Reproduce the entries starting at the line containing "The vernier caliper" and ending at the line containing "value: 86bpm", with "photo" changed to "image" and everything else left as it is. Omit the pictures.

++++++++++++++++++++

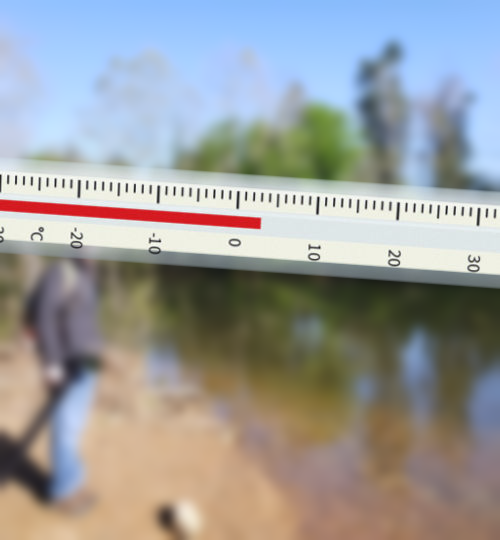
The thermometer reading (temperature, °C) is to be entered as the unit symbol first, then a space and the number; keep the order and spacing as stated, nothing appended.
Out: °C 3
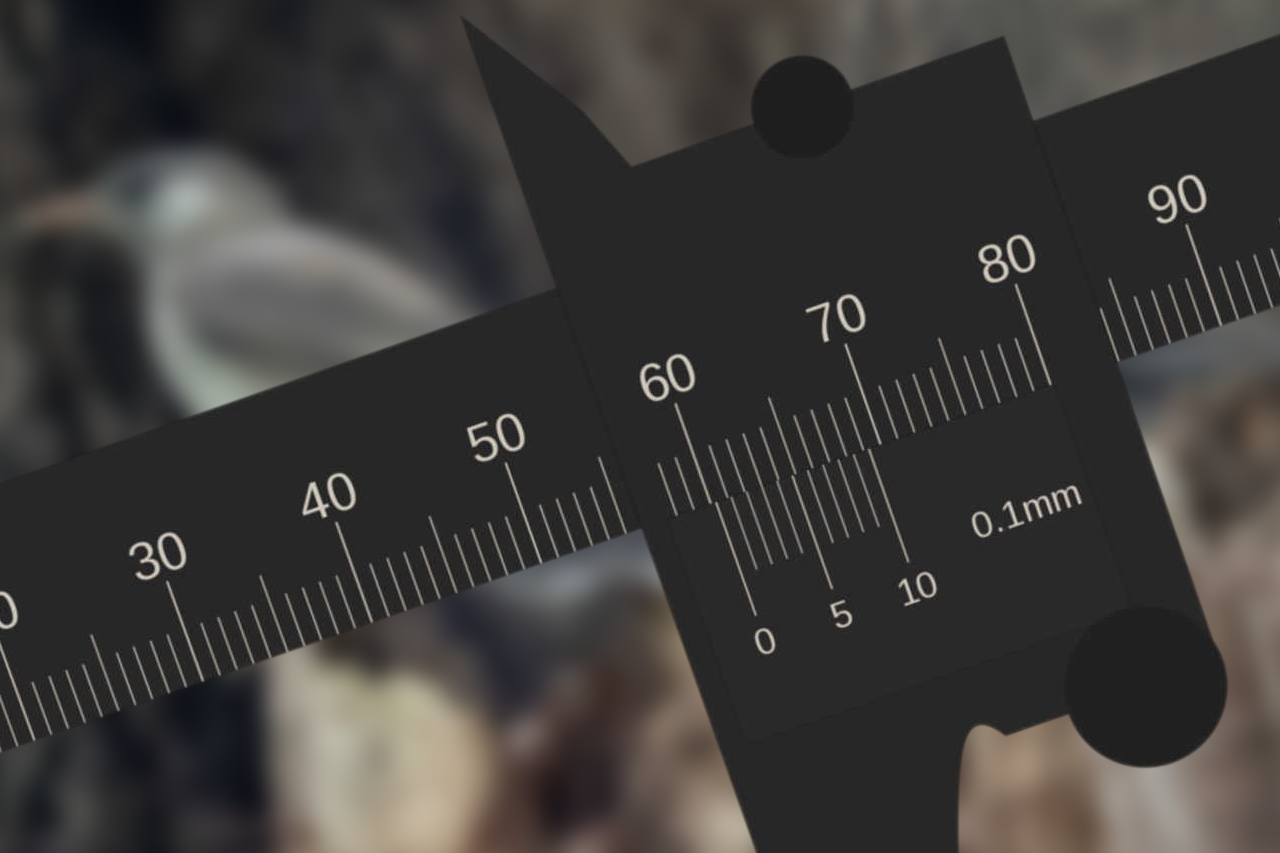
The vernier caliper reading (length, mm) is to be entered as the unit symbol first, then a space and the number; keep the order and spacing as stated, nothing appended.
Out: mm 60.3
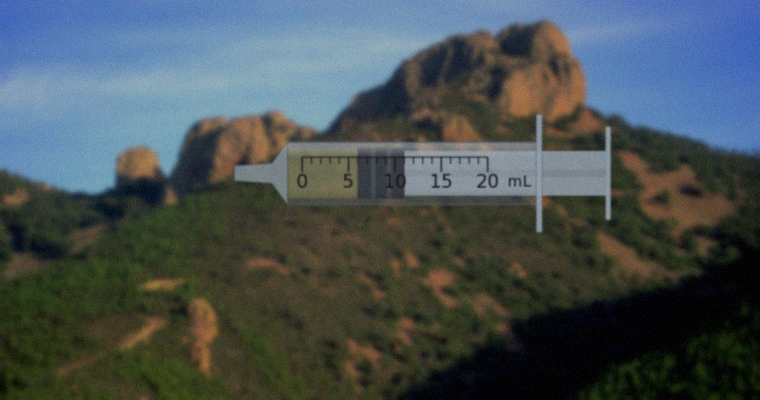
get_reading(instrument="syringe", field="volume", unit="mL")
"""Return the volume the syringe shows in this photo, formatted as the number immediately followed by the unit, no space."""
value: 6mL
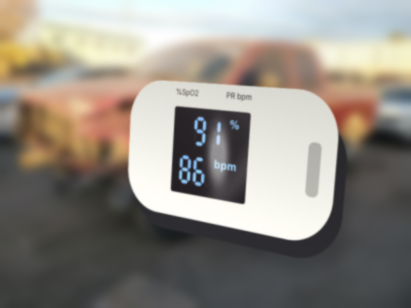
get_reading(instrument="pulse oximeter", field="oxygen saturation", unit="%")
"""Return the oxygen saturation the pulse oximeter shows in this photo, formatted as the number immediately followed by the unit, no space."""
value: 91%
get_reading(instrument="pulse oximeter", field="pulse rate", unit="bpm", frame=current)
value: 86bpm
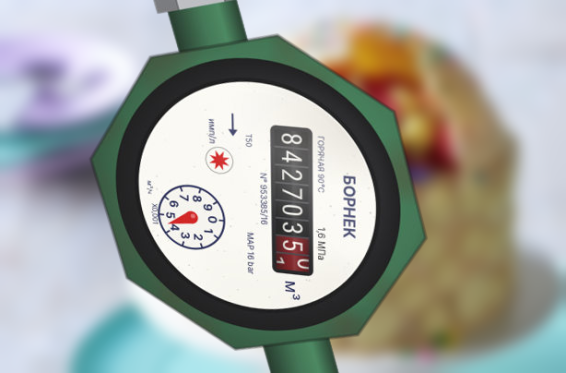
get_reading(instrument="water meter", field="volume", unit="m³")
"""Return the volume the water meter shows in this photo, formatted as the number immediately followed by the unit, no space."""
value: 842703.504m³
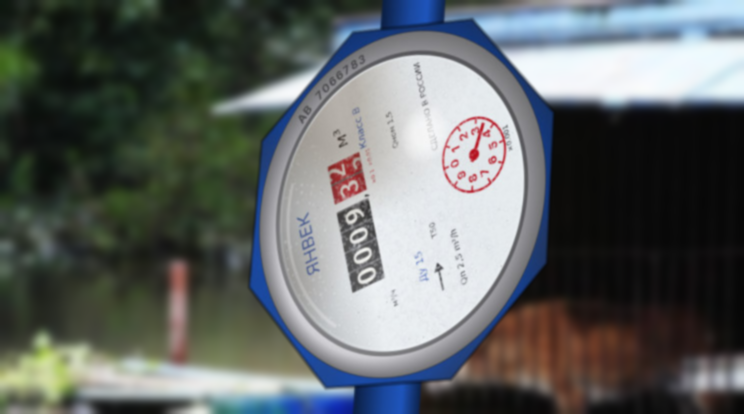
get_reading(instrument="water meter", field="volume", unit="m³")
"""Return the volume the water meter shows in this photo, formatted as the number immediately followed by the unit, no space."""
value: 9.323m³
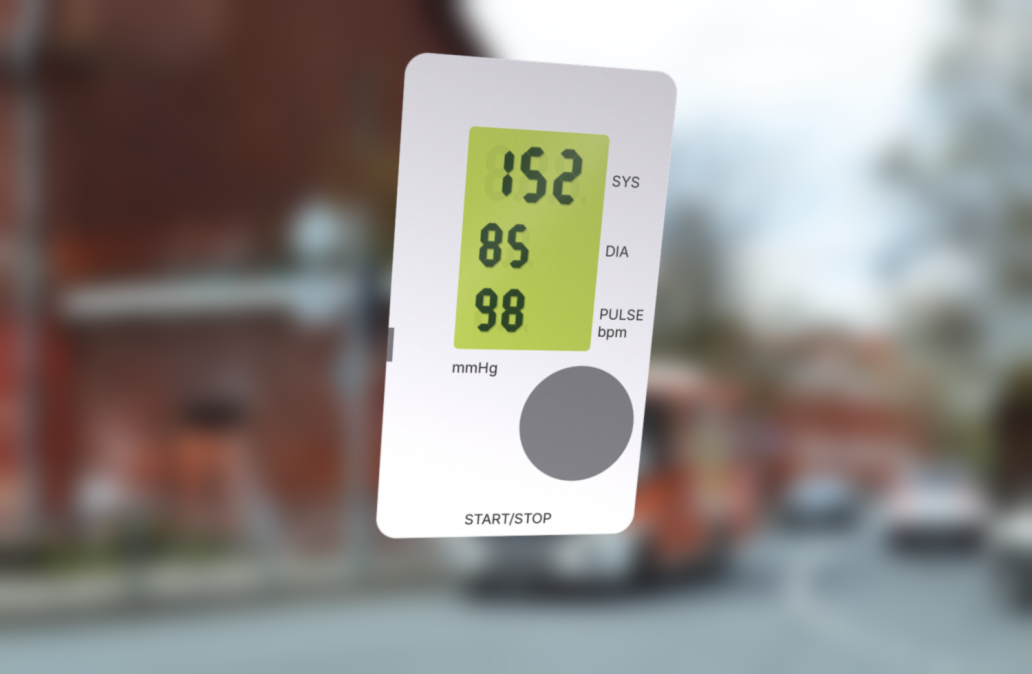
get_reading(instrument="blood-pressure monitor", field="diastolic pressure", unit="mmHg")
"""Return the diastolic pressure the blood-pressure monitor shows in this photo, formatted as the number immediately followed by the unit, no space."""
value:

++++++++++++++++++++

◆ **Written response**
The vernier caliper reading (length, mm) is to be entered as the unit symbol first, then a space and the number; keep the order and spacing as stated, nothing appended.
Out: mm 60.3
get_reading(instrument="syringe", field="volume", unit="mL")
"""Return the volume the syringe shows in this image, formatted as the number immediately followed by the unit, no space."""
value: 6mL
get_reading(instrument="pulse oximeter", field="oxygen saturation", unit="%")
"""Return the oxygen saturation the pulse oximeter shows in this image, formatted as the number immediately followed by the unit, no space."""
value: 91%
get_reading(instrument="pulse oximeter", field="pulse rate", unit="bpm", frame=current)
value: 86bpm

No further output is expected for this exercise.